I'm posting a file in Javascript using the new FormData interface. When I send a file using Safari 5.1.5 using "multipart/form-data", Safari coerces the File into a string, and instead of sending the actual file contents, it sends [object Object]
.
Example:
var formdata = new FormData();
formdata.append("file", file);
var xhr = new XMLHttpRequest();
xhr.open("POST", "https://example.com/upload", true);
xhr.send(formdata);
What Safari ends up sending:
Origin: https://example.com/
User-Agent: Mozilla/5.0 (Macintosh; Intel Mac OS X 10_7_3) AppleWebKit/534.55.3 (KHTML, like Gecko) Version/5.1.5 Safari/534.55.3
Content-Type: multipart/form-data; boundary=----WebKitFormBoundarycLc5AIMWzGxu58n8
Referer: https://example.com/upload
------WebKitFormBoundarycLc5AIMWzGxu58n8
Content-Disposition: form-data; name="file"
[object Object]
My file is therefore uploaded, but the contents of the file are, you guessed it, [object Object]
.
What in the world is going on here? Is this a Safari bug?
For those curious how to dynamically generate a JS Blob, here's an example:
var Builder = (window.MozBlobBuilder || window.WebKitBlobBuilder || window.BlobBuilder);
var builder = new Builder();
builder.append("hello, world");
var file = builder.getBlob("text/plain")
Unfortunately this does not work on Safari, so it didn't really help to include it in the question.
The file object I reference is from a drop action on a DOM element. Here's an example for how to retrieve a file. Run the following after the DOM has loaded.
function cancel(e) {
if (e.stopPropagation) {
e.stopPropagation();
}
if (e.preventDefault) {
e.preventDefault();
}
}
function drop(e) {
cancel(e);
for (var i=0; i<e.dataTransfer.files.length; i++) {
file = e.dataTransfer.files[i];
}
}
var elem = document.getElementById("upload-area");
elem.addEventListener("drop", drop, false);
This didn't seem relevant when I was asking the question, but I figured this one out. Before uploading the file using XMLHttopRequest, I called jQuery's $.ajax
method to call an endpoint in our backend to prep the file.
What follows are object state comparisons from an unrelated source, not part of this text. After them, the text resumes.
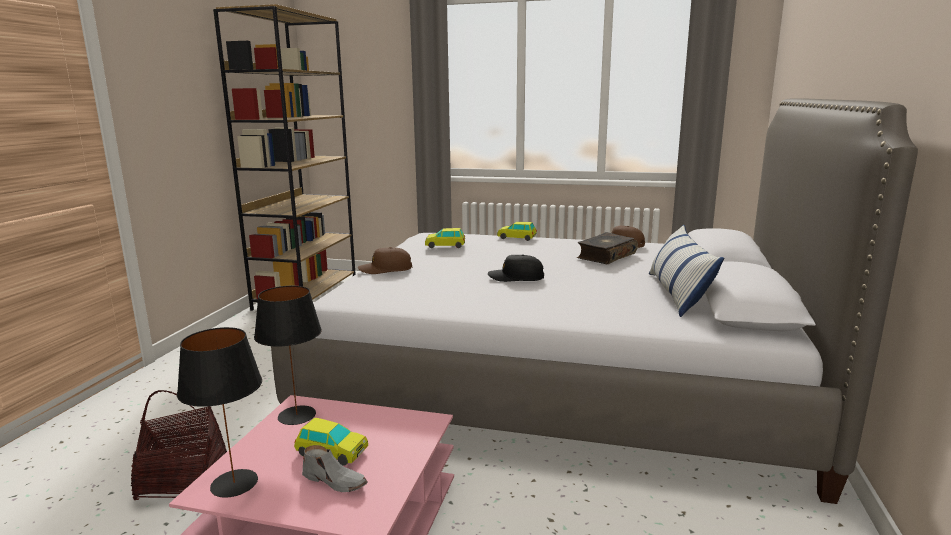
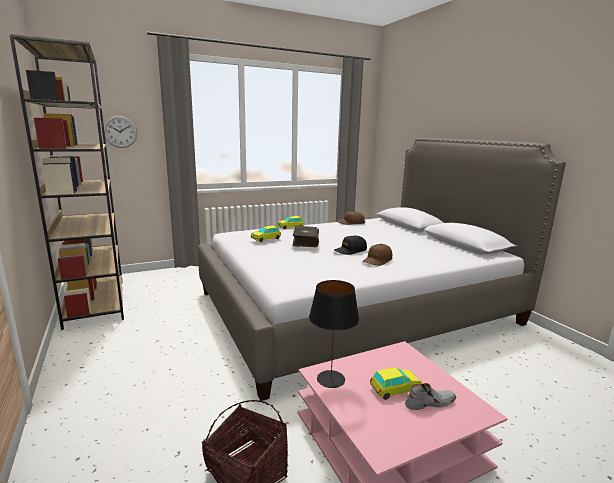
camera: 40 degrees left, 0 degrees up
black table lamp [177,327,262,498] -> none
brown cap [358,247,412,274] -> brown cap moved to [362,244,392,266]
book [577,232,638,264] -> book moved to [292,225,319,247]
pillow [649,225,724,317] -> none
none -> wall clock [104,115,137,148]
In short: this is a bug in jQuery on Safari. I was using a for loop to process a list of files, and upload them. I passed a file object as a parameter to the jQuery $.ajax
method so that the file object I wanted wouldn't be rewritten as multiple loops were executed. E.g.
for (i in files) {
var file = files[i];
$.ajax({
method: "POST",
myFile: file,
success: function(response) {
var file = this.myFile;
// ...
});
}
Turns out that jQuery happens to clone the file
object incorrectly in Safari. So instead of casting it to a file when set to this.myFile
, it casts it into an object, thus making it lose all of its special "file-like" capabilities. The other browsers appear to understand that the object is still a file despite this.
The answer is to write a callback method to handle the file uploads.
function handleFile(file) {
$.ajax({
method: "POST",
success: function(response) {
// ...
});
}
for (var i in files) {
handleFile(files[i]);
}
P.S. Going to file this to the jQuery bug tracker, but just wanted to keep this here in case anyone else has the same issue.